Setting up a RAJA loop to run on a GPU is still cumbersome and inefficient
due to the need to transform CPU data structures into a form which can
be passed to and used on the GPU. In the ``bout/rajalib.hxx`` header there
is code like::

    auto indices = n.getRegion("RGN_NOBNDRY").getIndices();
     Array<int> _ob_i_ind(indices.size()); // Backing data is device safe
     // Copy indices into Array
     for(auto i = 0; i < indices.size(); i++) {
       _ob_i_ind[i] = indices[i].ind;
     }
     // Get the raw pointer to use on the device
     auto _ob_i_ind_raw = &_ob_i_ind[0];

which is creating a raw pointer (``_ob_i_ind_raw``) to an array of
``int``s which are allocated using Umpire. The original ``indices``
are allocated using ``new`` and are inside a C++ ``std::vector``.  The
RAJA loop then uses this array like this::

    RAJA::forall<EXEC_POL>(RAJA::RangeSegment(0, indices.size()), [=] RAJA_DEVICE(int id) {
      int i = _ob_i_ind_raw[id]; // int passed to loop body

This code has several issues:

#. It is inefficiently creating a new ``Array<int>`` and copying the
   indices into it every time. In almost every case the indices will
   not be changing.

#. The indices lose their type information: Inside the loop an index
   into a 3D field has the same type as an index into a 2D field (both
   ``int``).
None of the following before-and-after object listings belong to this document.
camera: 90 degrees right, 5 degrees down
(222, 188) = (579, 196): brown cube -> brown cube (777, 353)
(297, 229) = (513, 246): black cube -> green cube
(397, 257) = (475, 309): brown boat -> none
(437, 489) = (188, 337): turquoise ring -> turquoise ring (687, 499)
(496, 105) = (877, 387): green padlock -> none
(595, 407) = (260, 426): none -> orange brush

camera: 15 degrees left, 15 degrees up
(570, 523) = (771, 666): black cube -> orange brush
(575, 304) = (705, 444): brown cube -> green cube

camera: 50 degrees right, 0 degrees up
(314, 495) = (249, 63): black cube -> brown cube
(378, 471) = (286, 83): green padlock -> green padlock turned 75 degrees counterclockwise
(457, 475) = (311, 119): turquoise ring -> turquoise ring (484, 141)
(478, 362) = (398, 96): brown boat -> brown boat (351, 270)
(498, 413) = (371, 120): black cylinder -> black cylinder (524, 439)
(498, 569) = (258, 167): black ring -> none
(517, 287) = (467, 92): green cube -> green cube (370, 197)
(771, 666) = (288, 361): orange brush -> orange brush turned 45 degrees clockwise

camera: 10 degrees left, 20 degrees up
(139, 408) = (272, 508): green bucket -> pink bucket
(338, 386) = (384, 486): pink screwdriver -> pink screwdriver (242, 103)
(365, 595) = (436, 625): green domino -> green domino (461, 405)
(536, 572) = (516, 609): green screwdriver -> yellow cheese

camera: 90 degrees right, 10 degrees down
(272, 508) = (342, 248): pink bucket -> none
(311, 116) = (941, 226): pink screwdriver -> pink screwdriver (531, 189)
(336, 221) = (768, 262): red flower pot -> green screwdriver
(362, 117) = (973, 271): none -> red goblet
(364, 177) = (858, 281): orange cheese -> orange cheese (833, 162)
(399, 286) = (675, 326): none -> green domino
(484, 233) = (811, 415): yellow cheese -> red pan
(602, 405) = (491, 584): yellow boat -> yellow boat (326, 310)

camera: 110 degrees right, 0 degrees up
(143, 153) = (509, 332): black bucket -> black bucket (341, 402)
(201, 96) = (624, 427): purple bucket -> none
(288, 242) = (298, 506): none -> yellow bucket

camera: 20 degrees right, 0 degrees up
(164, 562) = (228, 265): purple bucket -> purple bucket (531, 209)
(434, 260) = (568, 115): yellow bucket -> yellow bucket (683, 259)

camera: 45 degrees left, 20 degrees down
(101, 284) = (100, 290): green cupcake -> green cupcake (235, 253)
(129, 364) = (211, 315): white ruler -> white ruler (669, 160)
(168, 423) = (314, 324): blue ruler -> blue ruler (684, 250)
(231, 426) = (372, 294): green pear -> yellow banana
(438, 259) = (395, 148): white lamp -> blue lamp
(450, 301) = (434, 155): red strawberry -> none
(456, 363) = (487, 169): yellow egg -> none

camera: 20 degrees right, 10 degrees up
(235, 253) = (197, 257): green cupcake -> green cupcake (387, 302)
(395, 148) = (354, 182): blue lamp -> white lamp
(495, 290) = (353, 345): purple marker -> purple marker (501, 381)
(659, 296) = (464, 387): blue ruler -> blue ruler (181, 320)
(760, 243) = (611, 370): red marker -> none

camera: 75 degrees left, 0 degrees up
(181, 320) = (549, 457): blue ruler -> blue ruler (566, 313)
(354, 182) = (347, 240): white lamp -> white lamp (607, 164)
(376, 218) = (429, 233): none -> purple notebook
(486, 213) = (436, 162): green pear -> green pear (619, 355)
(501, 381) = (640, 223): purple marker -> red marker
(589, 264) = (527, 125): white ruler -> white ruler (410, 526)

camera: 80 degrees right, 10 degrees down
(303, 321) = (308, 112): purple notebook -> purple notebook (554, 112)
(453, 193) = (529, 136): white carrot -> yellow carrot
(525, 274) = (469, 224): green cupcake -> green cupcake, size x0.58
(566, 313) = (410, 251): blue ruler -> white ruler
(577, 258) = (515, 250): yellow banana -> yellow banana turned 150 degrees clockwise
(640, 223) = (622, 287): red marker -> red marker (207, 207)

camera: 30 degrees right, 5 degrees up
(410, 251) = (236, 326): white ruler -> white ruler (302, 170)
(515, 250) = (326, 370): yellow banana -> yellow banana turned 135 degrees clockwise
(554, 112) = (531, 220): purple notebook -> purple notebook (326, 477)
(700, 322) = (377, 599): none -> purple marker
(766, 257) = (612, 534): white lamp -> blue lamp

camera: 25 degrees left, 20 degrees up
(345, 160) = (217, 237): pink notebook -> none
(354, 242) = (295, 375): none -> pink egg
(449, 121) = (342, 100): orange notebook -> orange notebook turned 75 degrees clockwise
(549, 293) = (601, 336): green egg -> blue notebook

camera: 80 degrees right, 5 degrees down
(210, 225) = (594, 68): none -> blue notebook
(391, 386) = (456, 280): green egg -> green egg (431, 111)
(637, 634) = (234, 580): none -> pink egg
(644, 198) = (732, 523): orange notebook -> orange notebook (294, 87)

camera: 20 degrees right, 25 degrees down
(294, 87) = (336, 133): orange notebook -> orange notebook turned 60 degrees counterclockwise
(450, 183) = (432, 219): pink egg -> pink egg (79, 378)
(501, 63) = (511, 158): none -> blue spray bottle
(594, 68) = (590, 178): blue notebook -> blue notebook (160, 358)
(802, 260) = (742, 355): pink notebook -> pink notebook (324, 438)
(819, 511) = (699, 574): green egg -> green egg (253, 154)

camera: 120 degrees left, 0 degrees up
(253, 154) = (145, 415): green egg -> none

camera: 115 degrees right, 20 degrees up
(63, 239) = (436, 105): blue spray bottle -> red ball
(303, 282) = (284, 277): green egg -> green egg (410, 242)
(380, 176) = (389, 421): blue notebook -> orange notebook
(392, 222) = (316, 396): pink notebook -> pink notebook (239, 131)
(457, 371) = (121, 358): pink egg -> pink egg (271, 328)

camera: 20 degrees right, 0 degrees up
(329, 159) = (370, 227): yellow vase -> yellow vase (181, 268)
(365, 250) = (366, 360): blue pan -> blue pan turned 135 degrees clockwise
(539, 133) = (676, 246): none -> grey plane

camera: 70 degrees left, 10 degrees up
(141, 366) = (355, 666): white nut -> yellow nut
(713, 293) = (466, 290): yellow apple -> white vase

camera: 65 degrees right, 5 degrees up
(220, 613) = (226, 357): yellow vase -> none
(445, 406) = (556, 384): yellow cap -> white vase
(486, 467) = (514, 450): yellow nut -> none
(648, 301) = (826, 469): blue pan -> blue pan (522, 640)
This is a possible source of bugs.

Possible fixes include:

#. Changing ``Region`` to store indices inside an ``Array`` rather than ``std::vector``.
   This would ensure that the ``SpecificInd`` objects were allocated with Umpire.
   Then the GPU-side code could use ``SpecificInd`` objects for index conversion
   and type safety.
   This would still leave the problem of extracting the pointer from the ``Array``,
   and would send more information to the GPU (``SpecificInd`` contains 3 ``ints``).

#. The indices could be stored in two forms, one the ``std::vector`` as now, and alongside
   it an ``Array<int>``.

In either case it might be useful to have an ``ArrayAccessor`` type, which is just a range
(begin/end pair, or pointer and length), and doesn't take ownership of the array data.

Then the code might look something like::

  auto indices_acc = ArrayAccessor<>(n.getRegion("RGN_NOBNDRY").getIndices());

  RAJA::forall<EXEC_POL>(RAJA::RangeSegment(0, indices.size()), [=] RAJA_DEVICE(int id) {
    const Ind3D& i = indices_acc[id];